DIRECTIVE: Reproduce the records verbatim, from the first line up to and including the line that contains "703, 1146, 821]".

SOURCE MATERIAL:
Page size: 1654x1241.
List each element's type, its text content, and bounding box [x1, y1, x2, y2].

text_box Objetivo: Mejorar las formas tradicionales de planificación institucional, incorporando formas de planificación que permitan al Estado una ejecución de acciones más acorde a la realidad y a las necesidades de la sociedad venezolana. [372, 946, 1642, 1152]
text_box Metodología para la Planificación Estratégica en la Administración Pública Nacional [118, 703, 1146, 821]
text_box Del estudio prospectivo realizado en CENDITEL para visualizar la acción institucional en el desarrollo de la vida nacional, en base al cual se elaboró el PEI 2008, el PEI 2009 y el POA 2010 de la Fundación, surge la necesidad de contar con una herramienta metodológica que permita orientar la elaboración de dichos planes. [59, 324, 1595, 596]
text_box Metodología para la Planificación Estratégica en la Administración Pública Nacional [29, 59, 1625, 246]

PROBLEM SOLUTION:
Page size: 1654x1241.
List each element's type, its text content, and bounding box [x1, y1, x2, y2].

text_box Objetivo: Mejorar las formas tradicionales de planificación institucional, incorporando formas de planificación que permitan al Estado una ejecución de acciones más acorde a la realidad y a las necesidades de la sociedad venezolana. [372, 946, 1642, 1152]
text_box Metodología para la Planificación Estratégica en la Administración Pública Nacional [118, 703, 1146, 821]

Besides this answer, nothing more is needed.